Subsection (2)(b) deals with the date from which interest is payable in a case where there is an appeal against an income tax assessment. This provision is not required in the case of an assessment to encashment tax as the due date of payment of interest in such a case is set out in paragraph 15. The provisions of paragraph 15 apply whether or not there is an appeal against an assessment to encashment tax.

par (22) Where:

  1. par 22(a) encashment tax in respect of the proceeds of sale or realisation of any coupon or in respect of the purchase price of any coupon has been accounted for by any banker or
    dealer in coupons, and
  2. par 22(b) the Revenue Commissioners are satisfied that encashment tax has also been deducted from the dividends payable on those coupons,

then that encashment tax is to be repaid.

PART 5

Relief from obligation to pay tax on certain interest, dividends and other annual payments in the case of persons entrusted with payment

par 23 Where any interest, dividends or other annual payments payable out of any foreign public revenue or in respect of stocks, funds, shares, or securities of any non-resident body of persons, are entrusted for payment by a person in the State to any other person in the State, the Revenue Commissioners may relieve the person so entrusted from the obligation to retain tax from that payment.

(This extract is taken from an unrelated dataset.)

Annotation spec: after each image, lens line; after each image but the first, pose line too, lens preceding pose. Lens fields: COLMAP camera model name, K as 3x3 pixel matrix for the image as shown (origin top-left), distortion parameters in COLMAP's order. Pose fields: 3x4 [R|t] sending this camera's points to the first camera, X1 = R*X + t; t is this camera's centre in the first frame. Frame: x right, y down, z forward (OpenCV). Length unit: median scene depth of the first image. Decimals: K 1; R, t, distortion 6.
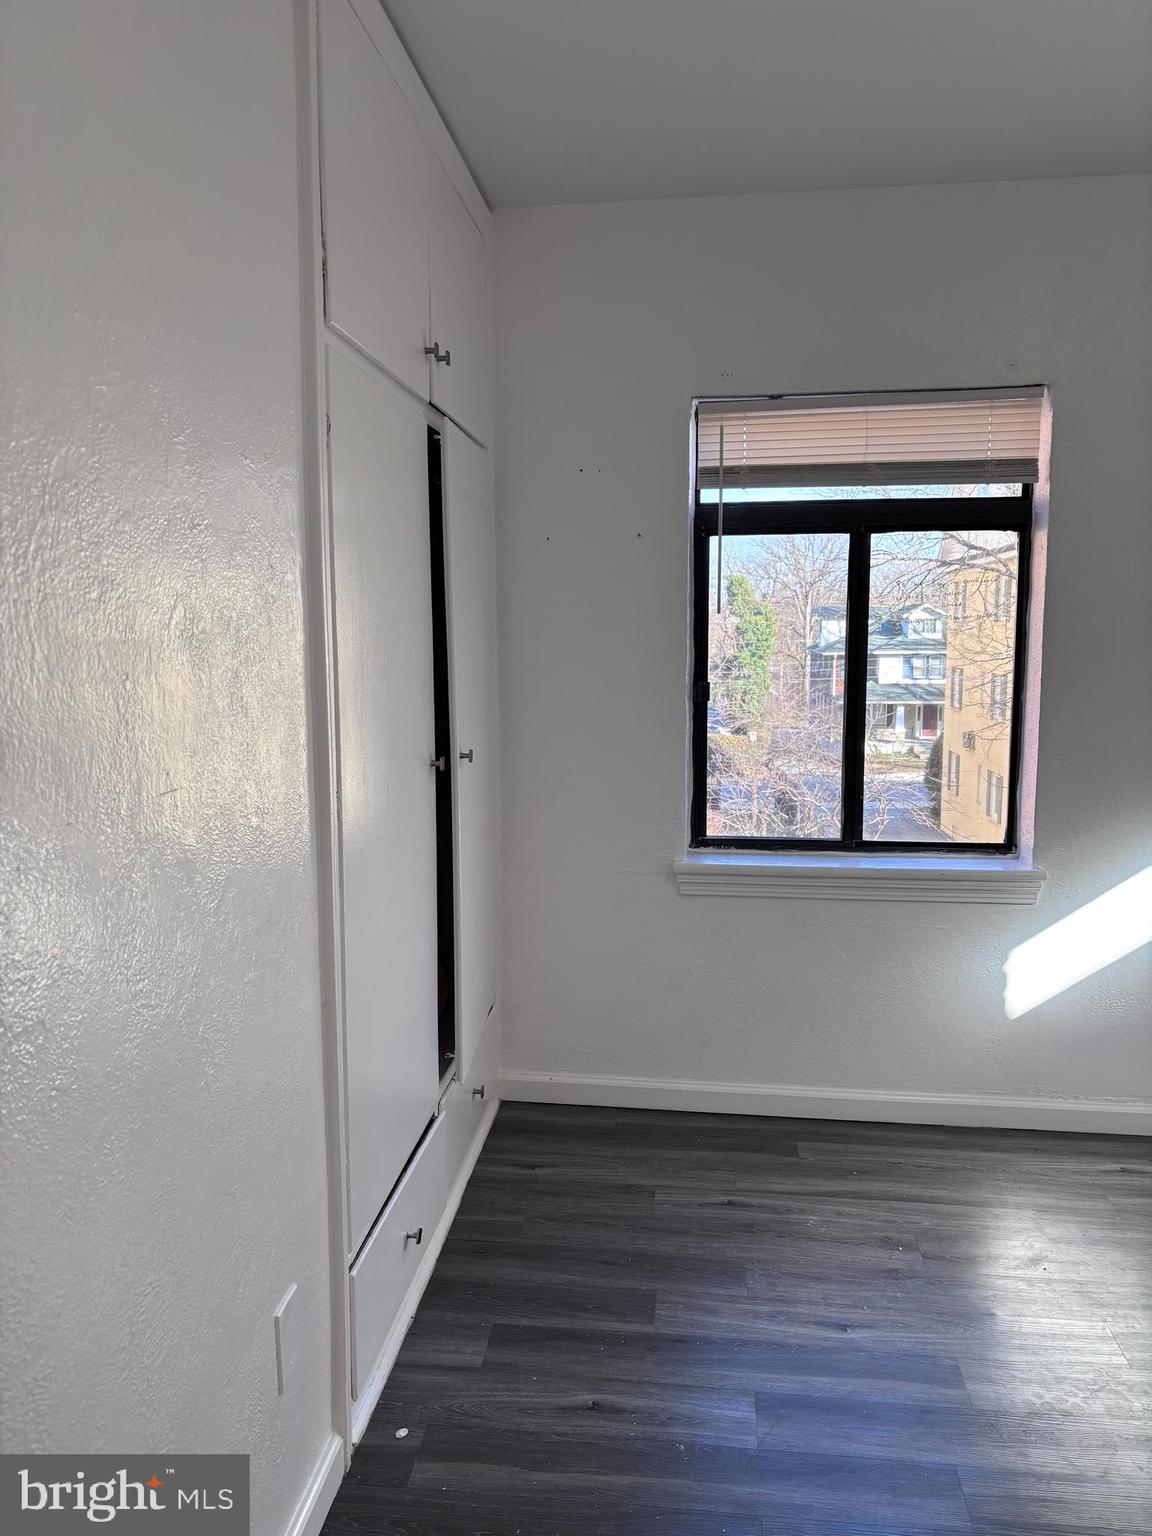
lens RADIAL K [[1161.1, 0, 571.1], [0, 1161.1, 770.3], [0, 0, 1]] dist [0.043026, -0.036717]
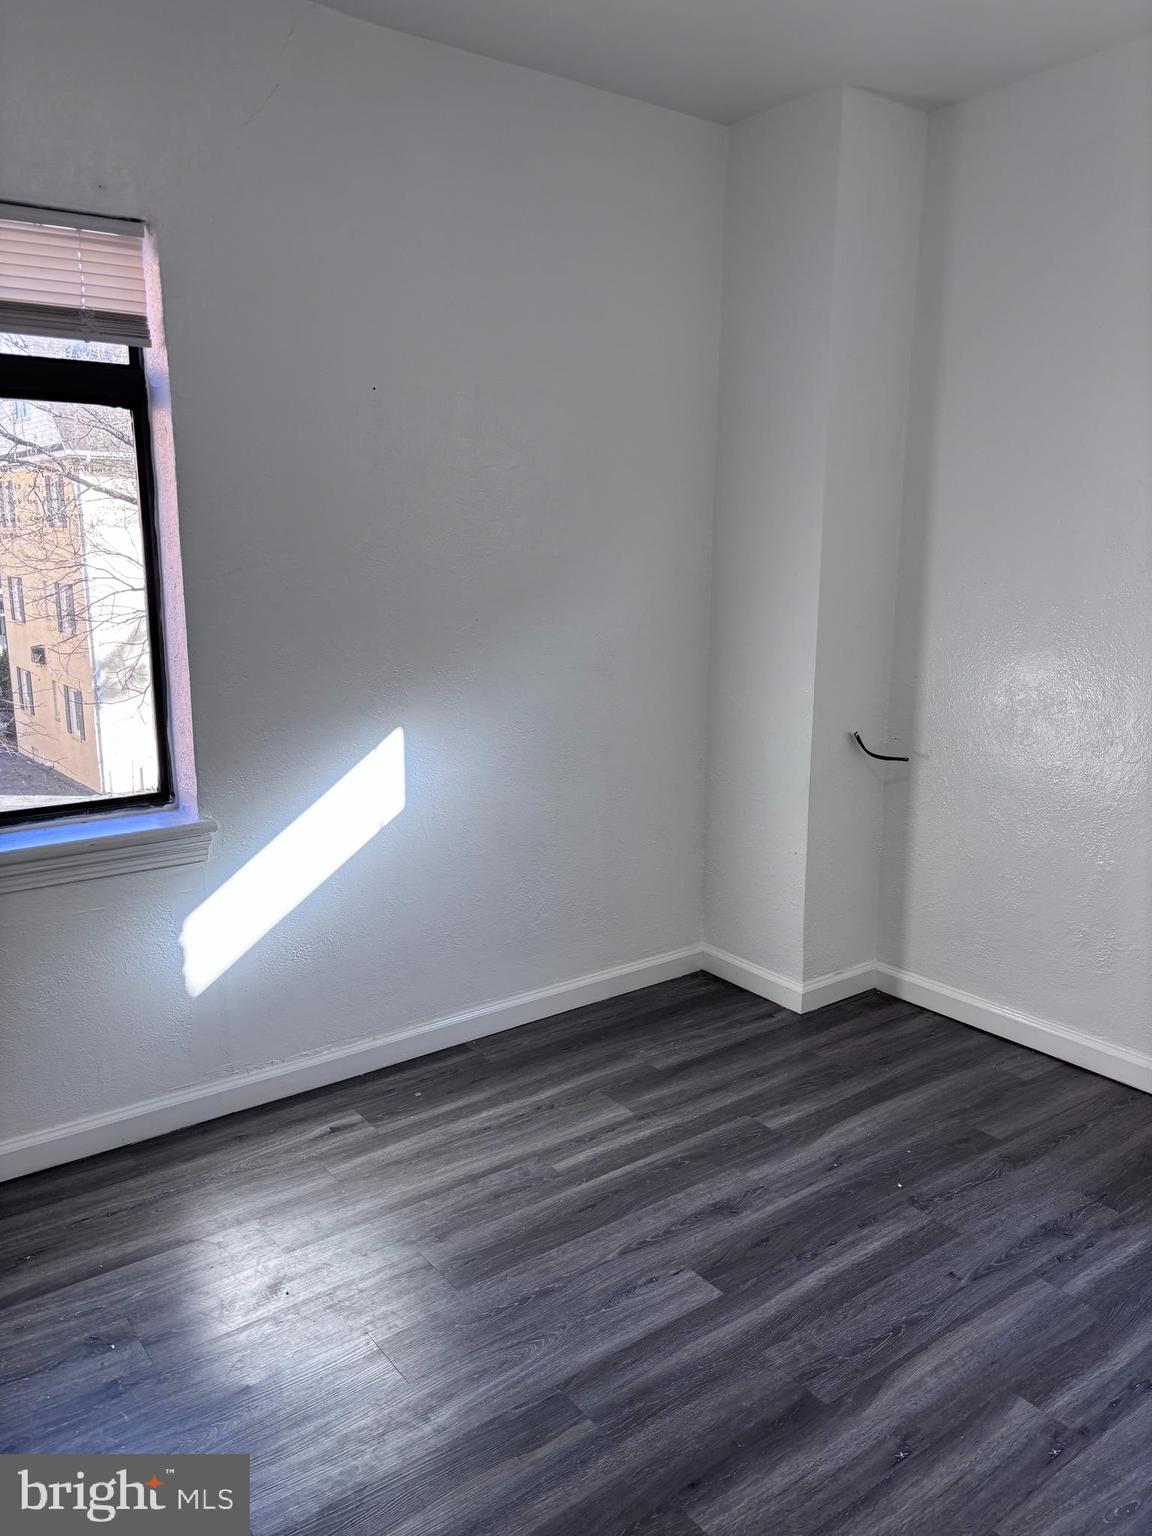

par 24 Where such relief is granted the Revenue Commissioners may prescribe any condition they feel is necessary to ensure that the assessment and payment of any income tax assessable and payable in respect of such interest, dividends or other annual payments is so assessed and paid.

par 25 A letter signed by a Secretary or an Assistant Secretary of the Revenue Commissioners or a notice published in Iris Oifigiúil stating that the Revenue Commissioners have exercised any or all of their powers conferred on them by this Part is sufficient evidence that they have done so.

par 26 Where a person is relieved from their obligation to retain income tax from a payment of interest, dividends or other annual payments, the income tax assessable and payable in respect of that payment is assessable on, and payable by, the recipient under the appropriate Case of Schedule D.

par 27 Paragraph 27 was deleted by Section 38 of the Finance Act 2012.

par 28 The obligation to deduct tax at source is disapplied in certain circumstances: Where any interest, dividends or other annual payments payable out of any foreign public revenue or in respect of stocks, funds, shares, or securities of any non-resident body of persons, are entrusted for payment by a person in the State to an investment undertaking within the gross-roll-up taxation regime, then the obligation imposed on the person so entrusted to retain tax from the payment is disapplied.